*WORK INSTRUCTIONS*. In exact form, please repeat the records from their opening line down to the line with "in unremarkable skin", including that line.

BEGIN EXERCISE INPUTS

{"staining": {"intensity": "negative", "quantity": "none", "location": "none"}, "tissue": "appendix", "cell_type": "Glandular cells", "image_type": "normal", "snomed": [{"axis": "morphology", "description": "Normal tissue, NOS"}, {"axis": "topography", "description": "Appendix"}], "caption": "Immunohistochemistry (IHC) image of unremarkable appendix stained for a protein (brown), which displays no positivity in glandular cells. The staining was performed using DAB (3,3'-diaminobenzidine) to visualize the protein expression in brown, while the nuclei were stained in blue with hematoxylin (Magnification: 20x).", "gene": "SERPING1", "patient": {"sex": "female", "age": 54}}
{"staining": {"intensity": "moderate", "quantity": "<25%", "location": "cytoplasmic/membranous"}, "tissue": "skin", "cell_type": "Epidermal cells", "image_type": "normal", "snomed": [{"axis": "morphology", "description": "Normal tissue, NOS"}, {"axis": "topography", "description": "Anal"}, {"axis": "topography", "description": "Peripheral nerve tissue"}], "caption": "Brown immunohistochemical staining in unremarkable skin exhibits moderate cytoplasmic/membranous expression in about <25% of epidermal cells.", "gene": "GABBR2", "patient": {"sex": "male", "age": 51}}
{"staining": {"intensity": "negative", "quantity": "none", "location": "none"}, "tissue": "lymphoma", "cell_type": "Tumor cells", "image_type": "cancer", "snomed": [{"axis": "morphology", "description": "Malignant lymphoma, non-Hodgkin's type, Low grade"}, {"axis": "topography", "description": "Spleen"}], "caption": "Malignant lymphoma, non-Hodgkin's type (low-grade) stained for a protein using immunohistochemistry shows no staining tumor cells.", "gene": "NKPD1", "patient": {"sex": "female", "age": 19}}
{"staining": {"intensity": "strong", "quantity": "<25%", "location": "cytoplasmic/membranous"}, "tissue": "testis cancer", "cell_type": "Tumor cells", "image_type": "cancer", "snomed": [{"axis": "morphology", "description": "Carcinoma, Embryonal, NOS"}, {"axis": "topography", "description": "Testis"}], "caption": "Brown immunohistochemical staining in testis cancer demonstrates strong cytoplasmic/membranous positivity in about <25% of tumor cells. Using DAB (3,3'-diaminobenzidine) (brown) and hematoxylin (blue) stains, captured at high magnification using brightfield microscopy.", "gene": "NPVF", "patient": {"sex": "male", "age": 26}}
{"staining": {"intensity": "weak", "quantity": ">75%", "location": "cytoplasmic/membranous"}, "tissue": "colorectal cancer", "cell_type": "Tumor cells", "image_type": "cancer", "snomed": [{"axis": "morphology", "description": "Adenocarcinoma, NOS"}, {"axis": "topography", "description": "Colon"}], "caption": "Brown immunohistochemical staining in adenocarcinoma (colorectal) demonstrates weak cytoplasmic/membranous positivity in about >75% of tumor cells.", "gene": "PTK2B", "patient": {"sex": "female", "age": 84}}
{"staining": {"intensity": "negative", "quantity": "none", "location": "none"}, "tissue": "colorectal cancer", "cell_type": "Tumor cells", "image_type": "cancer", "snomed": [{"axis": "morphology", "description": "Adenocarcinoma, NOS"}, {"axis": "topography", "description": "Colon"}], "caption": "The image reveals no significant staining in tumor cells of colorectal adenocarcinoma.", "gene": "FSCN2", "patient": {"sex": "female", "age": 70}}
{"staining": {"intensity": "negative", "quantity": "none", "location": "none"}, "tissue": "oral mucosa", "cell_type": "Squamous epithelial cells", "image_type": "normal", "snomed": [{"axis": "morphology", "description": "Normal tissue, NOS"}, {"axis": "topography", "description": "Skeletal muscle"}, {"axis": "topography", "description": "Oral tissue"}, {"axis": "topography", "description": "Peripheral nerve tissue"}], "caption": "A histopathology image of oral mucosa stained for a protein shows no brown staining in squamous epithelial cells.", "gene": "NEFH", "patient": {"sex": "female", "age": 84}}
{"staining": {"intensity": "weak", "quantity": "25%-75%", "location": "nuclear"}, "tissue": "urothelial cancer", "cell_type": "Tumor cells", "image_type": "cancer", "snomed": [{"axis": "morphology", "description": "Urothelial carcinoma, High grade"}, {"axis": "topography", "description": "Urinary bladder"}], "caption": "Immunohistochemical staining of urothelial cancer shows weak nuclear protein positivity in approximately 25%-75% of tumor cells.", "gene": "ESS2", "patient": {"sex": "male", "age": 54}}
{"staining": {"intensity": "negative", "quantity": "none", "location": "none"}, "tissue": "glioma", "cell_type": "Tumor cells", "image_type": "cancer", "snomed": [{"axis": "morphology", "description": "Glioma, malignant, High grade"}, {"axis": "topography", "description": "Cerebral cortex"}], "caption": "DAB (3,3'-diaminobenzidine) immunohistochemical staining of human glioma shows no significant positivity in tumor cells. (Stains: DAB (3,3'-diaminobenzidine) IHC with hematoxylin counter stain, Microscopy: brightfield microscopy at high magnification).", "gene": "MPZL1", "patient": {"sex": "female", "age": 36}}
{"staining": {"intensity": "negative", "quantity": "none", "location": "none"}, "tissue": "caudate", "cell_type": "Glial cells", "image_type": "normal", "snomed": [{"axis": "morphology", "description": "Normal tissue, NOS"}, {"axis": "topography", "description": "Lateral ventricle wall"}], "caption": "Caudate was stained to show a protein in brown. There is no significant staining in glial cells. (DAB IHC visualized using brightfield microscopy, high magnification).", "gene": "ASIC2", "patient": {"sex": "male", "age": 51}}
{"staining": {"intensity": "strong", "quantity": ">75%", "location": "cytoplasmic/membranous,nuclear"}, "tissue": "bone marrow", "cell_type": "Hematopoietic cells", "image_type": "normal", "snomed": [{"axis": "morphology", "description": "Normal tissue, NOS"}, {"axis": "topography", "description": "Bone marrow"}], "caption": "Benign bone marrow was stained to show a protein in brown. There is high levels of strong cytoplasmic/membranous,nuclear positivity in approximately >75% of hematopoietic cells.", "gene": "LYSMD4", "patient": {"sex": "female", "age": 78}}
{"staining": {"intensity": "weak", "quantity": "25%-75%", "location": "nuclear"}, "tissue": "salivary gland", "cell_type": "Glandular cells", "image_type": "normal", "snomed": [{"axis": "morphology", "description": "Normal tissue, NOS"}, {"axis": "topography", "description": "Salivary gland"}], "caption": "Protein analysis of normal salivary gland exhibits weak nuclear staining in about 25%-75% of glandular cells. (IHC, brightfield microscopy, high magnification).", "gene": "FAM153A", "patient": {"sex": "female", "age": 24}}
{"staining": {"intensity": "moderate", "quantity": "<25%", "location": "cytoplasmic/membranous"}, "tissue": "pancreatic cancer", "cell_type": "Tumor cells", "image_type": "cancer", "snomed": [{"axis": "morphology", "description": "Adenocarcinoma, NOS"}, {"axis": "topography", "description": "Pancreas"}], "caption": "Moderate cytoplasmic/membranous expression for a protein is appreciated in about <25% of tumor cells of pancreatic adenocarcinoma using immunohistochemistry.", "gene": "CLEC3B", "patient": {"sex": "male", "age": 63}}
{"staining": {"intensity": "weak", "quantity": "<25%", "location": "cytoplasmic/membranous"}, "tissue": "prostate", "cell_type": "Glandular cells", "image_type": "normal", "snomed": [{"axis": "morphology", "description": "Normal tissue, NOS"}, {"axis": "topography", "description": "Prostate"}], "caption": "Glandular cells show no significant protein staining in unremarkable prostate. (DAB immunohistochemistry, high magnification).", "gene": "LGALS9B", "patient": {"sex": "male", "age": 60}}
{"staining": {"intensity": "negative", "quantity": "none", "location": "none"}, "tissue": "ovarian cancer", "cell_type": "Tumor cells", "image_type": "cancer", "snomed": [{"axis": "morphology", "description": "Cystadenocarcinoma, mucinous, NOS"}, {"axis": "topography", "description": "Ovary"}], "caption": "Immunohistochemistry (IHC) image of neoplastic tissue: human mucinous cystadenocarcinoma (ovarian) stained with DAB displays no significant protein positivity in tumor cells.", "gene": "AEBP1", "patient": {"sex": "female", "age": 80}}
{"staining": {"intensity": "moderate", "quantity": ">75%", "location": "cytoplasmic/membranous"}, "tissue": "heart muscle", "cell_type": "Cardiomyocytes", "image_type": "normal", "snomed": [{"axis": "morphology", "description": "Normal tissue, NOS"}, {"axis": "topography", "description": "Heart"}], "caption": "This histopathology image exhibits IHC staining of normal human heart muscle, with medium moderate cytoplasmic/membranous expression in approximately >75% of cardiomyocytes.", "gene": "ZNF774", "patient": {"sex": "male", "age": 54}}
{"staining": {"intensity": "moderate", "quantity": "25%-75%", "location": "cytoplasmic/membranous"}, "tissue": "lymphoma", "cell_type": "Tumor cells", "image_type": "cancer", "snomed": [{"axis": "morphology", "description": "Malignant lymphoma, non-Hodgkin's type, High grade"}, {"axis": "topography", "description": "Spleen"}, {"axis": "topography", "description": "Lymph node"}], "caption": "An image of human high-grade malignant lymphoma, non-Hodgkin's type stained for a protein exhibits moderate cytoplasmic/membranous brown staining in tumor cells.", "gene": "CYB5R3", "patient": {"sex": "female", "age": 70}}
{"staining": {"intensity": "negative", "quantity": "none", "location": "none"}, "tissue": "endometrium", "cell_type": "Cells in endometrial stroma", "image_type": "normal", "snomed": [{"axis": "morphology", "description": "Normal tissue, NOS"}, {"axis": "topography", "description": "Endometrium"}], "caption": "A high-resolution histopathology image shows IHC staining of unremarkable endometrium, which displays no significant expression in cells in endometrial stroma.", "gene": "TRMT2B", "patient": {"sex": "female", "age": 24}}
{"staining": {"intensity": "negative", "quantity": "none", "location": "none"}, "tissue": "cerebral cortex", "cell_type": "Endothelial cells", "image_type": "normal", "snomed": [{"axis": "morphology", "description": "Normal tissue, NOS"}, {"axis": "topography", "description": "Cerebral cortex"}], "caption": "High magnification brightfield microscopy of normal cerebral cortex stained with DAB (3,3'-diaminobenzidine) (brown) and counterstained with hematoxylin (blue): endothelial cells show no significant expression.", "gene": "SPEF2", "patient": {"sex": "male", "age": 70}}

END EXERCISE INPUTS

*RESULT FOR THIS TASK*.
{"staining": {"intensity": "negative", "quantity": "none", "location": "none"}, "tissue": "appendix", "cell_type": "Glandular cells", "image_type": "normal", "snomed": [{"axis": "morphology", "description": "Normal tissue, NOS"}, {"axis": "topography", "description": "Appendix"}], "caption": "Immunohistochemistry (IHC) image of unremarkable appendix stained for a protein (brown), which displays no positivity in glandular cells. The staining was performed using DAB (3,3'-diaminobenzidine) to visualize the protein expression in brown, while the nuclei were stained in blue with hematoxylin (Magnification: 20x).", "gene": "SERPING1", "patient": {"sex": "female", "age": 54}}
{"staining": {"intensity": "moderate", "quantity": "<25%", "location": "cytoplasmic/membranous"}, "tissue": "skin", "cell_type": "Epidermal cells", "image_type": "normal", "snomed": [{"axis": "morphology", "description": "Normal tissue, NOS"}, {"axis": "topography", "description": "Anal"}, {"axis": "topography", "description": "Peripheral nerve tissue"}], "caption": "Brown immunohistochemical staining in unremarkable skin exhibits moderate cytoplasmic/membranous expression in about <25% of epidermal cells.", "gene": "GABBR2", "patient": {"sex": "male", "age": 51}}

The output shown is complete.